**Your assignment**
Write all entries out exactly, images excluded.
-------- Data supplied --------
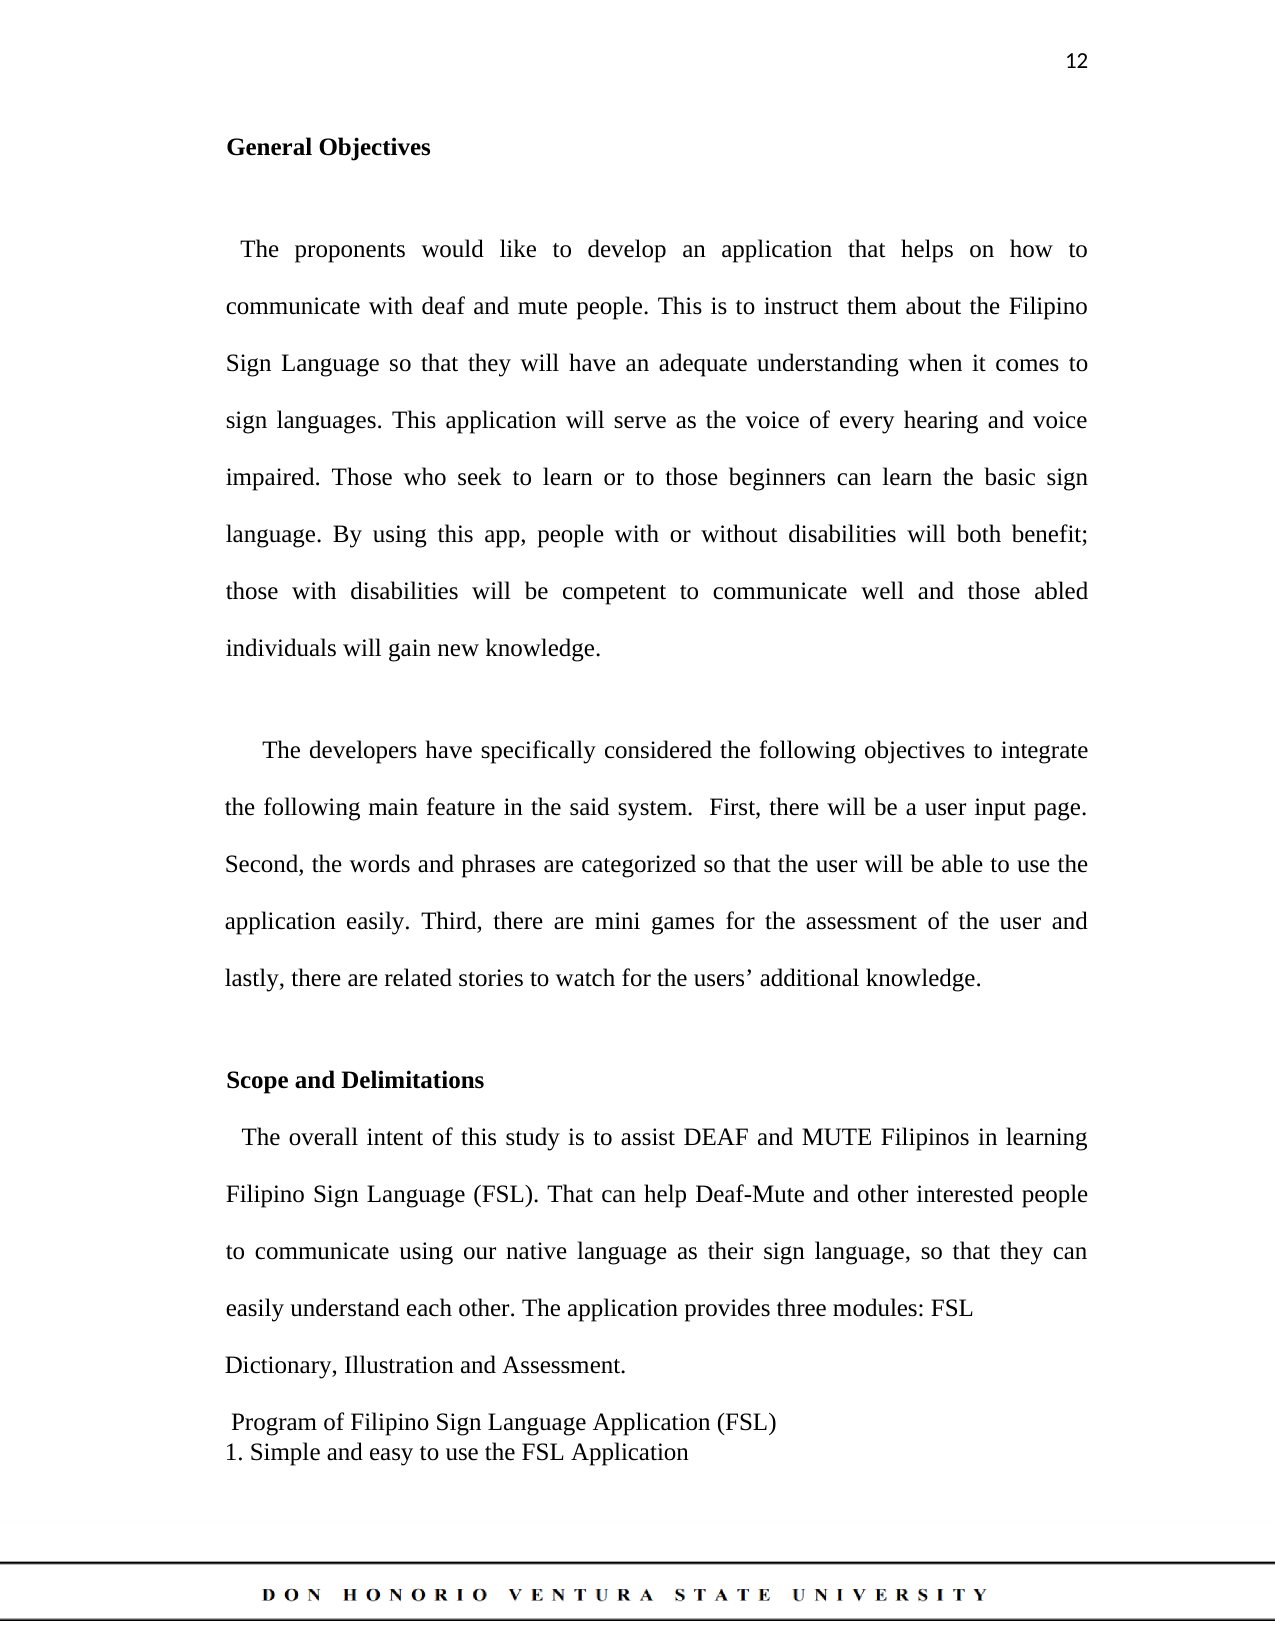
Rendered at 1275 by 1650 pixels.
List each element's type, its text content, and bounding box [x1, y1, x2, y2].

subtitle General Objectives [226, 132, 1123, 160]
text Program of Filipino Sign Language Application (FSL) [224, 1407, 1123, 1436]
list Simple and easy to use the FSL Application [224, 1437, 1123, 1466]
text The developers have specifically considered the following objectives to integrate the following main feature in the said system. First, there will be a user input page. Second, the words and phrases are categorized so that the user will be able to use the application easily. Third, there are mini games for the assessment of the user and lastly, there are related stories to watch for the users’ additional knowledge. [224, 735, 1089, 992]
text The proponents would like to develop an application that helps on how to communicate with deaf and mute people. This is to instruct them about the Filipino Sign Language so that they will have an adequate understanding when it comes to sign languages. This application will serve as the voice of every hearing and voice impaired. Those who seek to learn or to those beginners can learn the basic sign language. By using this app, people with or without disabilities will both benefit; those with disabilities will be competent to communicate well and those abled individuals will gain new knowledge. [224, 234, 1089, 662]
picture [0, 1519, 1275, 1639]
subtitle Scope and Delimitations [226, 1065, 1123, 1094]
text Dictionary, Illustration and Assessment. [224, 1350, 1123, 1379]
text The overall intent of this study is to assist DEAF and MUTE Filipinos in learning Filipino Sign Language (FSL). That can help Deaf-Mute and other interested people to communicate using our native language as their sign language, so that they can easily understand each other. The application provides three modules: FSL [224, 1122, 1089, 1322]
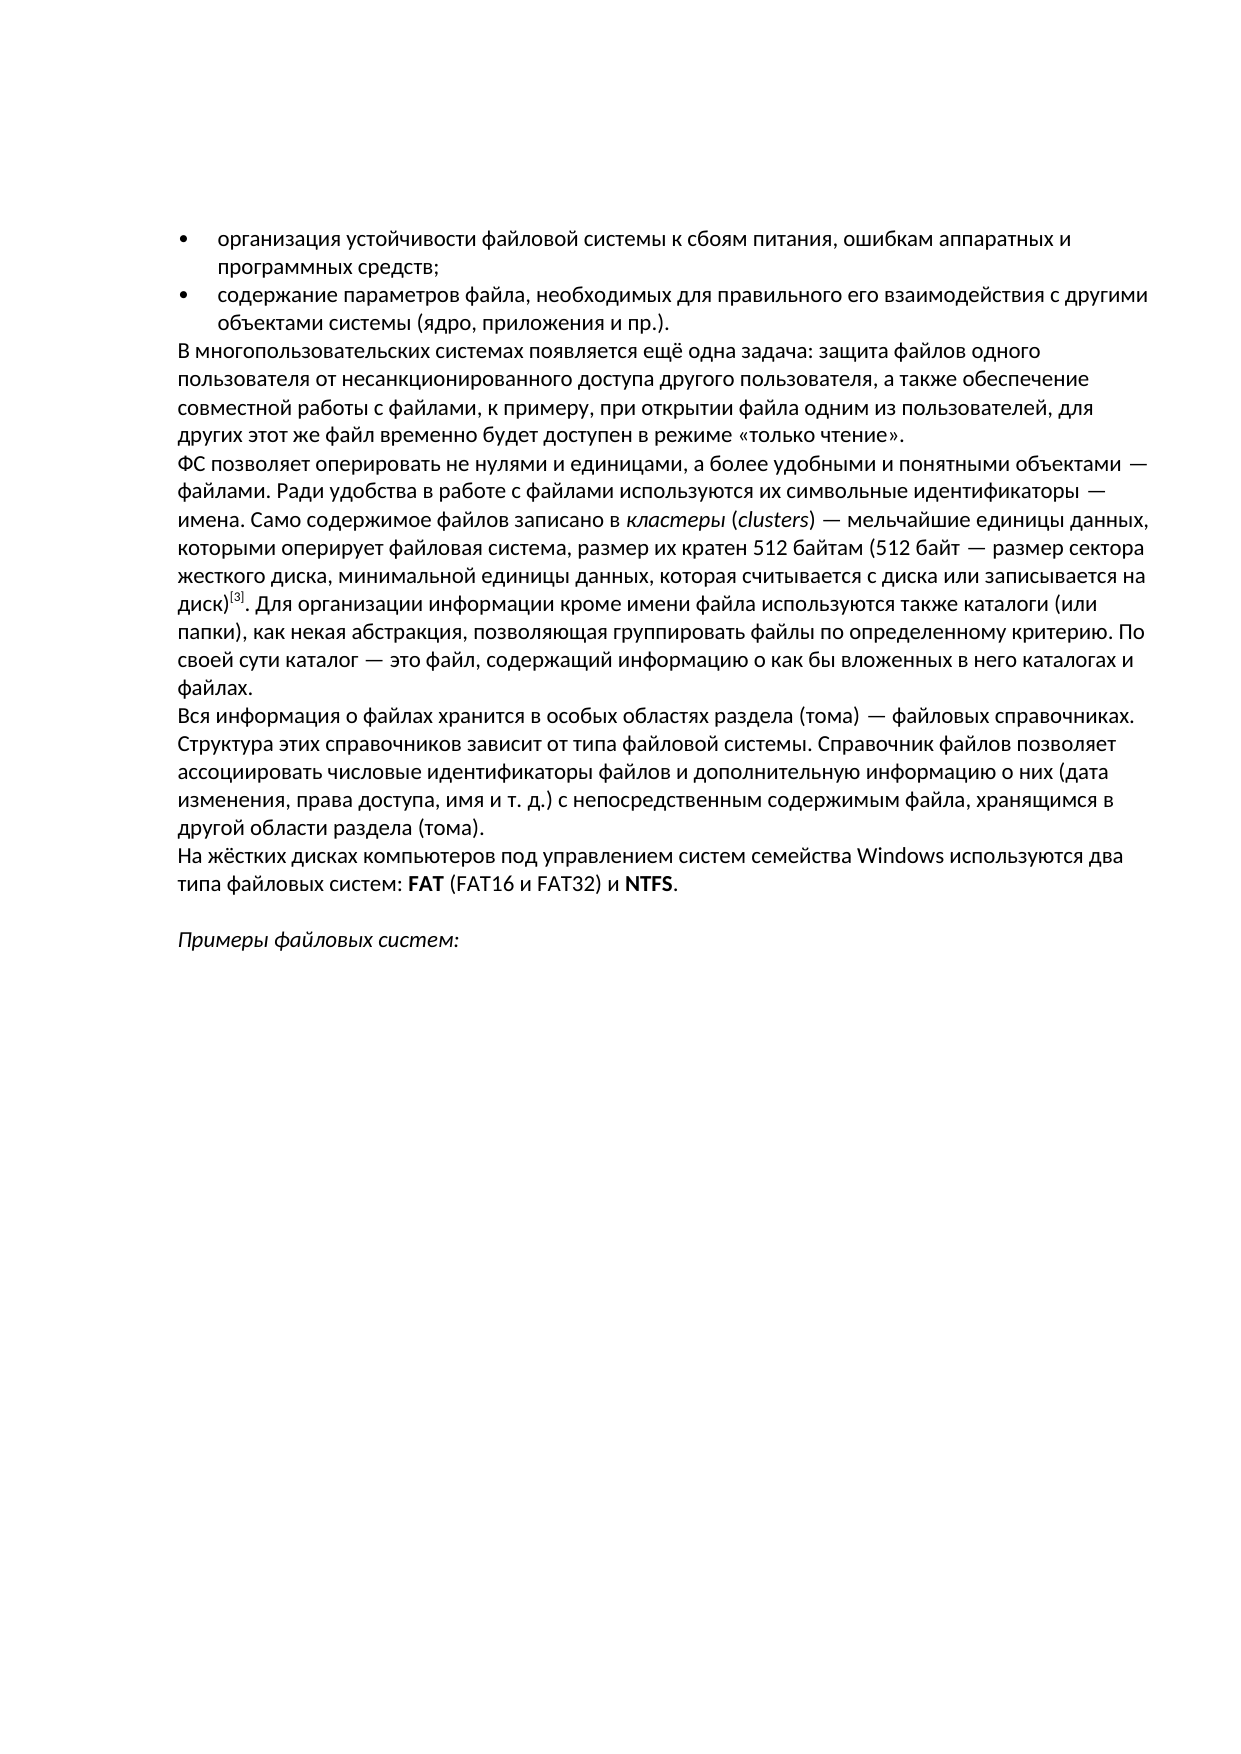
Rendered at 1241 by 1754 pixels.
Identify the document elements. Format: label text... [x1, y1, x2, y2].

text На жёстких дисках компьютеров под управлением систем семейства Windows используются два типа файловых систем: FAT (FAT16 и FAT32) и NTFS. [177, 841, 1152, 897]
text Примеры файловых систем: [177, 925, 1152, 953]
text ФС позволяет оперировать не нулями и единицами, а более удобными и понятными объектами — файлами. Ради удобства в работе с файлами используются их символьные идентификаторы — имена. Само содержимое файлов записано в кластеры (clusters) — мельчайшие единицы данных, которыми оперирует файловая система, размер их кратен 512 байтам (512 байт — размер сектора жесткого диска, минимальной единицы данных, которая считывается с диска или записывается на диск)[3]. Для организации информации кроме имени файла используются также каталоги (или папки), как некая абстракция, позволяющая группировать файлы по определенному критерию. По своей сути каталог — это файл, содержащий информацию о как бы вложенных в него каталогах и файлах. [177, 449, 1152, 701]
list содержание параметров файла, необходимых для правильного его взаимодействия с другими объектами системы (ядро, приложения и пр.). [180, 281, 1152, 337]
text Вся информация о файлах хранится в особых областях раздела (тома) — файловых справочниках. Структура этих справочников зависит от типа файловой системы. Справочник файлов позволяет ассоциировать числовые идентификаторы файлов и дополнительную информацию о них (дата изменения, права доступа, имя и т. д.) с непосредственным содержимым файла, хранящимся в другой области раздела (тома). [177, 701, 1152, 841]
text В многопользовательских системах появляется ещё одна задача: защита файлов одного пользователя от несанкционированного доступа другого пользователя, а также обеспечение совместной работы с файлами, к примеру, при открытии файла одним из пользователей, для других этот же файл временно будет доступен в режиме «только чтение». [177, 337, 1152, 449]
list организация устойчивости файловой системы к сбоям питания, ошибкам аппаратных и программных средств; [180, 224, 1152, 281]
--------
**Output for this exercise**
Rendered at 1275 by 1650 pixels.
List each element's type, its text content, and bounding box [x1, y1, x2, y2].

subtitle General Objectives [226, 132, 1123, 160]
text Program of Filipino Sign Language Application (FSL) [224, 1407, 1123, 1436]
list Simple and easy to use the FSL Application [224, 1437, 1123, 1466]
text The developers have specifically considered the following objectives to integrate the following main feature in the said system. First, there will be a user input page. Second, the words and phrases are categorized so that the user will be able to use the application easily. Third, there are mini games for the assessment of the user and lastly, there are related stories to watch for the users’ additional knowledge. [224, 735, 1089, 992]
text The proponents would like to develop an application that helps on how to communicate with deaf and mute people. This is to instruct them about the Filipino Sign Language so that they will have an adequate understanding when it comes to sign languages. This application will serve as the voice of every hearing and voice impaired. Those who seek to learn or to those beginners can learn the basic sign language. By using this app, people with or without disabilities will both benefit; those with disabilities will be competent to communicate well and those abled individuals will gain new knowledge. [224, 234, 1089, 662]
picture [0, 1519, 1275, 1639]
subtitle Scope and Delimitations [226, 1065, 1123, 1094]
text Dictionary, Illustration and Assessment. [224, 1350, 1123, 1379]
text The overall intent of this study is to assist DEAF and MUTE Filipinos in learning Filipino Sign Language (FSL). That can help Deaf-Mute and other interested people to communicate using our native language as their sign language, so that they can easily understand each other. The application provides three modules: FSL [224, 1122, 1089, 1322]
Rendered at 1241 by 1754 pixels.
Identify the document elements. Format: label text... [x1, y1, x2, y2].

text На жёстких дисках компьютеров под управлением систем семейства Windows используются два типа файловых систем: FAT (FAT16 и FAT32) и NTFS. [177, 841, 1152, 897]
text Примеры файловых систем: [177, 925, 1152, 953]
text ФС позволяет оперировать не нулями и единицами, а более удобными и понятными объектами — файлами. Ради удобства в работе с файлами используются их символьные идентификаторы — имена. Само содержимое файлов записано в кластеры (clusters) — мельчайшие единицы данных, которыми оперирует файловая система, размер их кратен 512 байтам (512 байт — размер сектора жесткого диска, минимальной единицы данных, которая считывается с диска или записывается на диск)[3]. Для организации информации кроме имени файла используются также каталоги (или папки), как некая абстракция, позволяющая группировать файлы по определенному критерию. По своей сути каталог — это файл, содержащий информацию о как бы вложенных в него каталогах и файлах. [177, 449, 1152, 701]
list содержание параметров файла, необходимых для правильного его взаимодействия с другими объектами системы (ядро, приложения и пр.). [180, 281, 1152, 337]
text Вся информация о файлах хранится в особых областях раздела (тома) — файловых справочниках. Структура этих справочников зависит от типа файловой системы. Справочник файлов позволяет ассоциировать числовые идентификаторы файлов и дополнительную информацию о них (дата изменения, права доступа, имя и т. д.) с непосредственным содержимым файла, хранящимся в другой области раздела (тома). [177, 701, 1152, 841]
text В многопользовательских системах появляется ещё одна задача: защита файлов одного пользователя от несанкционированного доступа другого пользователя, а также обеспечение совместной работы с файлами, к примеру, при открытии файла одним из пользователей, для других этот же файл временно будет доступен в режиме «только чтение». [177, 337, 1152, 449]
list организация устойчивости файловой системы к сбоям питания, ошибкам аппаратных и программных средств; [180, 224, 1152, 281]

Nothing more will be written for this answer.